10. Mark Tribler for installation by clicking
11. Ignore the warning about authentication, it is harmless
12. Install Tribler by clicking the “Apply” button at the top

Or if you are a command-liner, 3 quick steps:
sudo echo "\ndeb http://ubuntu.tribler.org/ feisty main" >> /etc/apt/sources.list
sudo apt-get update
sudo apt-get install tribler

Thank Stallman if Dell starts shipping Ubuntu (and keep looking at Microsoft stocks)

I think this is really a key moment in the history of computers and technology. It seems Dell will start shipping desktops and laptops with Ubuntu GNU/Linux preinstalled on it: everyone will be free to choose!
I totally love this post start (duggmirrored): “It’s now official. That’s it, the embargo is over. We can talk.” The news, still unconfirmed, is already reprised by BBC for instance but you can follow the evolution of the media tam tam on technorati.
There will be future days for commenting on this fact, this increase in freedom of choice for all of us, for now let us just rejoice looking at the Microsoft stock slumping.
And in this moment I think the best thing I can do is to pay homage to the man who started it all. Some years ago, when “I’ll create a complete free computer system from scratch” would have seem a so donquixotesque utopic adventure, he had the courage and the will to start the way towards what he believed was the correct thing to do. In this day, I’m really happy to thank Richard Stallman and to quote him from the movie Revolution OS

The whole GNU project is really one big hack, it’s one big act of subversive playful cleverness to change society for the better, because I am always interested in changing society for the better, but in a clever way.


(this video is a part from “revolution os” in which Richard Stallman discusses the birth of GNU and his motivations, I was not able to find the last part of the movie from which the above quote is taken)

The founder of Dell uses Ubuntu

Michael Dell is the founder of Dell, the largest seller of computers in the world. What kind of operating system does Michael Dell have? According to his institutional page on dell.com, his computer runs the GNU/Linux distribution Ubuntu (plus OpenOffice.org 2.2, Automatix2, Firefox 2.0.0.3)! Ubuntu rocks, it is so much better than Windows (very easy since Windows totally sucks) and MacOS that you cannot even imagine. The new version of Ubuntu, 7.04 Feisty Fawn, was just released yesterday. Try it, you will be delighted!
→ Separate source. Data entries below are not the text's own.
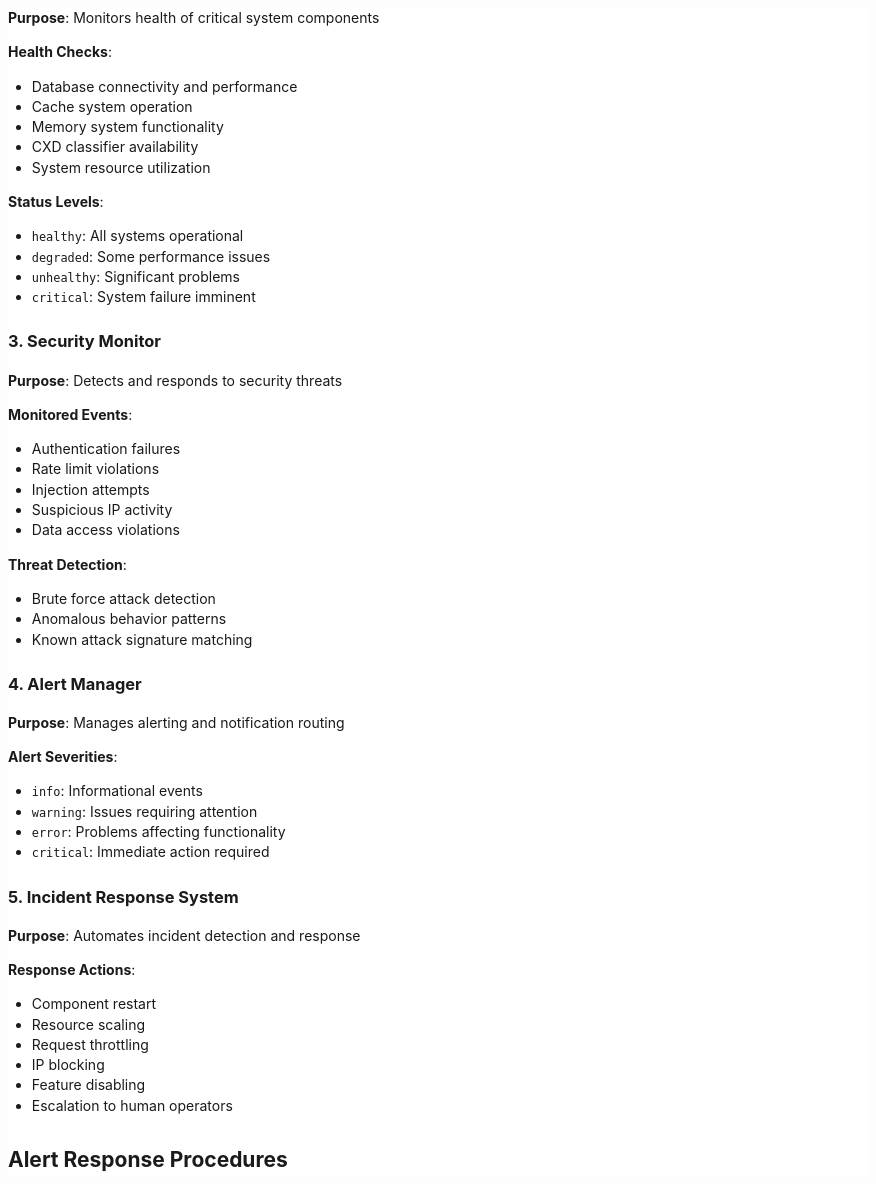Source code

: **Purpose**: Monitors health of critical system components

**Health Checks**:
- Database connectivity and performance
- Cache system operation
- Memory system functionality
- CXD classifier availability
- System resource utilization

**Status Levels**:
- `healthy`: All systems operational
- `degraded`: Some performance issues
- `unhealthy`: Significant problems
- `critical`: System failure imminent

### 3. Security Monitor

**Purpose**: Detects and responds to security threats

**Monitored Events**:
- Authentication failures
- Rate limit violations
- Injection attempts
- Suspicious IP activity
- Data access violations

**Threat Detection**:
- Brute force attack detection
- Anomalous behavior patterns
- Known attack signature matching

### 4. Alert Manager

**Purpose**: Manages alerting and notification routing

**Alert Severities**:
- `info`: Informational events
- `warning`: Issues requiring attention
- `error`: Problems affecting functionality
- `critical`: Immediate action required

### 5. Incident Response System

**Purpose**: Automates incident detection and response

**Response Actions**:
- Component restart
- Resource scaling
- Request throttling
- IP blocking
- Feature disabling
- Escalation to human operators

## Alert Response Procedures

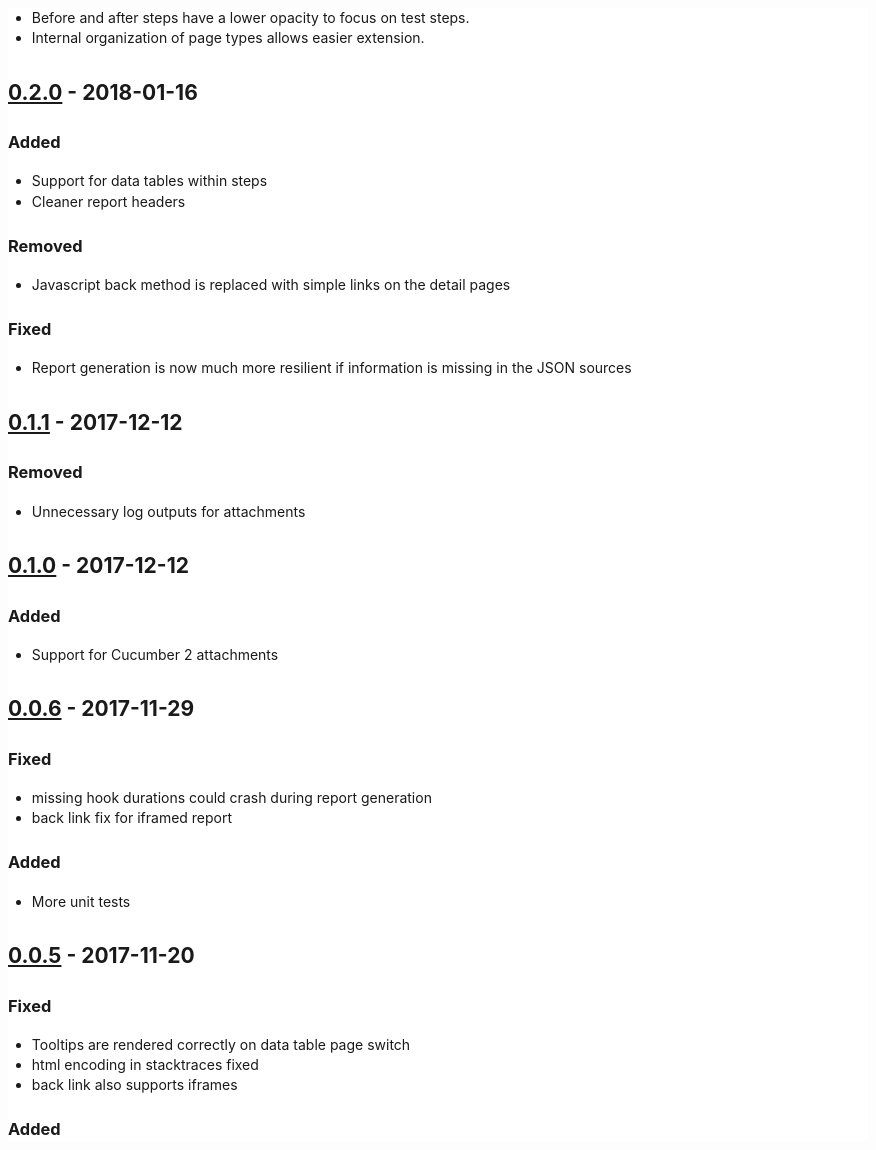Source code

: * Before and after steps have a lower opacity to focus on test steps.
* Internal organization of page types allows easier extension.

## [0.2.0] - 2018-01-16

### Added

- Support for data tables within steps
- Cleaner report headers

### Removed

- Javascript back method is replaced with simple links on the detail pages

### Fixed

- Report generation is now much more resilient if information is missing in the JSON sources

## [0.1.1] - 2017-12-12

### Removed

- Unnecessary log outputs for attachments

## [0.1.0] - 2017-12-12

### Added

- Support for Cucumber 2 attachments

## [0.0.6] - 2017-11-29

### Fixed

- missing hook durations could crash during report generation
- back link fix for iframed report

### Added

- More unit tests

## [0.0.5] - 2017-11-20

### Fixed

- Tooltips are rendered correctly on data table page switch
- html encoding in stacktraces fixed
- back link also supports iframes

### Added


[3.6.2]: https://github.com/trivago/cluecumber-report-plugin/tree/v3.6.2ss
[3.6.1]: https://github.com/trivago/cluecumber-report-plugin/tree/v3.6.1
[3.6.0]: https://github.com/trivago/cluecumber-report-plugin/tree/v3.6.0
[3.5.1]: https://github.com/trivago/cluecumber-report-plugin/tree/v3.5.1
[3.5.0]: https://github.com/trivago/cluecumber-report-plugin/tree/v3.5.0
[3.4.0]: https://github.com/trivago/cluecumber-report-plugin/tree/v3.4.0
[3.3.1]: https://github.com/trivago/cluecumber-report-plugin/tree/v3.3.1
[3.3.0]: https://github.com/trivago/cluecumber-report-plugin/tree/v3.3.0
[3.2.2]: https://github.com/trivago/cluecumber-report-plugin/tree/v3.2.2
[3.2.1]: https://github.com/trivago/cluecumber-report-plugin/tree/v3.2.1
[3.2.0]: https://github.com/trivago/cluecumber-report-plugin/tree/v3.2.0
[3.1.0]: https://github.com/trivago/cluecumber-report-plugin/tree/v3.1.0
[3.0.2]: https://github.com/trivago/cluecumber-report-plugin/tree/v3.0.2
[3.0.1]: https://github.com/trivago/cluecumber-report-plugin/tree/v3.0.1
[3.0.0]: https://github.com/trivago/cluecumber-report-plugin/tree/v3.0.0
[2.9.4]: https://github.com/trivago/cluecumber-report-plugin/tree/2.9.4
[2.9.3]: https://github.com/trivago/cluecumber-report-plugin/tree/2.9.3
[2.9.2]: https://github.com/trivago/cluecumber-report-plugin/tree/2.9.2
[2.9.1]: https://github.com/trivago/cluecumber-report-plugin/tree/2.9.1
[2.9.0]: https://github.com/trivago/cluecumber-report-plugin/tree/2.9.0
[2.8.0]: https://github.com/trivago/cluecumber-report-plugin/tree/2.8.0
[2.7.1]: https://github.com/trivago/cluecumber-report-plugin/tree/2.7.1
[2.7.0]: https://github.com/trivago/cluecumber-report-plugin/tree/2.7.0
[2.6.1]: https://github.com/trivago/cluecumber-report-plugin/tree/2.6.1
[2.6.0]: https://github.com/trivago/cluecumber-report-plugin/tree/2.6.0
[2.5.0]: https://github.com/trivago/cluecumber-report-plugin/tree/2.5.0
[2.4.0]: https://github.com/trivago/cluecumber-report-plugin/tree/2.4.0
[2.3.4]: https://github.com/trivago/cluecumber-report-plugin/tree/2.3.4
[2.3.3]: https://github.com/trivago/cluecumber-report-plugin/tree/2.3.3
[2.3.2]: https://github.com/trivago/cluecumber-report-plugin/tree/2.3.2
[2.3.1]: https://github.com/trivago/cluecumber-report-plugin/tree/2.3.1
[2.3.0]: https://github.com/trivago/cluecumber-report-plugin/tree/2.3.0
[2.2.0]: https://github.com/trivago/cluecumber-report-plugin/tree/2.2.0
[2.1.1]: https://github.com/trivago/cluecumber-report-plugin/tree/2.1.1
[2.1.0]: https://github.com/trivago/cluecumber-report-plugin/tree/2.1.0
[2.0.1]: https://github.com/trivago/cluecumber-report-plugin/tree/2.0.1
[2.0.0]: https://github.com/trivago/cluecumber-report-plugin/tree/2.0.0
[1.11.0]: https://github.com/trivago/cluecumber-report-plugin/tree/1.11.0
[1.10.2]: https://github.com/trivago/cluecumber-report-plugin/tree/1.10.2
[1.10.1]: https://github.com/trivago/cluecumber-report-plugin/tree/1.10.1
[1.10.0]: https://github.com/trivago/cluecumber-report-plugin/tree/1.10.0
[1.9.0]: https://github.com/trivago/cluecumber-report-plugin/tree/1.9.0
[1.8.1]: https://github.com/trivago/cluecumber-report-plugin/tree/1.8.1
[1.8.0]: https://github.com/trivago/cluecumber-report-plugin/tree/1.8.0
[1.7.3]: https://github.com/trivago/cluecumber-report-plugin/tree/1.7.3
[1.7.2]: https://github.com/trivago/cluecumber-report-plugin/tree/1.7.2
[1.7.1]: https://github.com/trivago/cluecumber-report-plugin/tree/1.7.1
[1.7.0]: https://github.com/trivago/cluecumber-report-plugin/tree/1.7.0
[1.6.5]: https://github.com/trivago/cluecumber-report-plugin/tree/1.6.5
[1.6.4]: https://github.com/trivago/cluecumber-report-plugin/tree/1.6.4
[1.6.3]: https://github.com/trivago/cluecumber-report-plugin/tree/1.6.3
[1.6.2]: https://github.com/trivago/cluecumber-report-plugin/tree/1.6.2
[1.6.1]: https://github.com/trivago/cluecumber-report-plugin/tree/1.6.1
[1.6.0]: https://github.com/trivago/cluecumber-report-plugin/tree/1.6.0
[1.5.0]: https://github.com/trivago/cluecumber-report-plugin/tree/1.5.0
[1.4.2]: https://github.com/trivago/cluecumber-report-plugin/tree/1.4.2
[1.4.1]: https://github.com/trivago/cluecumber-report-plugin/tree/1.4.1
[1.4.0]: https://github.com/trivago/cluecumber-report-plugin/tree/1.4.0
[1.3.0]: https://github.com/trivago/cluecumber-report-plugin/tree/1.3.0
[1.2.1]: https://github.com/trivago/cluecumber-report-plugin/tree/1.2.1
[1.2.0]: https://github.com/trivago/cluecumber-report-plugin/tree/1.2.0
[1.1.1]: https://github.com/trivago/cluecumber-report-plugin/tree/1.1.1
[1.1.0]: https://github.com/trivago/cluecumber-report-plugin/tree/1.1.0
[1.0.0]: https://github.com/trivago/cluecumber-report-plugin/tree/1.0.0
[0.8.0]: https://github.com/trivago/cluecumber-report-plugin/tree/0.8.0
[0.7.1]: https://github.com/trivago/cluecumber-report-plugin/tree/0.7.1
[0.6.0]: https://github.com/trivago/cluecumber-report-plugin/tree/0.6.0
[0.5.0]: https://github.com/trivago/cluecumber-report-plugin/tree/0.5.0
[0.3.0]: https://github.com/trivago/cluecumber-report-plugin/tree/0.3.0
[0.2.0]: https://github.com/trivago/cluecumber-report-plugin/tree/0.2.0
[0.1.1]: https://github.com/trivago/cluecumber-report-plugin/tree/0.1.1
[0.1.0]: https://github.com/trivago/cluecumber-report-plugin/tree/0.1.0
[0.7.0]: https://github.com/trivago/cluecumber-report-plugin/tree/0.0.7
[0.0.6]: https://github.com/trivago/cluecumber-report-plugin/tree/0.0.6
[0.0.5]: https://github.com/trivago/cluecumber-report-plugin/tree/0.0.5
[0.0.4]: https://github.com/trivago/cluecumber-report-plugin/tree/0.0.4
[0.0.3]: https://github.com/trivago/cluecumber-report-plugin/tree/0.0.3
[0.0.2]: https://github.com/trivago/cluecumber-report-plugin/tree/0.0.2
If you fear about losing your data or having to spend some time in installing Ubuntu, don’t fear. You can download the Live CD that is a complete installation of Ubuntu installed on the CD itself: you can run Ubuntu directly from the CD without having to install anything and without fearing to lose your data. After some time, if you are satisfied (you will!) you can decide to backup all your data and take the leap into freedom, install Ubuntu. If you are not able to download the Ubuntu CD you can even ask to request Ubuntu CD for free (then please don’t forget to share them with your friends, free software lives for being shared!).